• _Exercise_
Only the lines from the one that contains "03/08/2026 - 13:51" through the last line of the records should appear, each printed exactly as it is.

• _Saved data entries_
-- Opening Marker --

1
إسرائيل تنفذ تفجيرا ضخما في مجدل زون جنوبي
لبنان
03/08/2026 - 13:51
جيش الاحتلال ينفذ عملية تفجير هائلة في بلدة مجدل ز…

-- Closing Marker --

• _Solution_
03/08/2026 - 13:51
جيش الاحتلال ينفذ عملية تفجير هائلة في بلدة مجدل ز…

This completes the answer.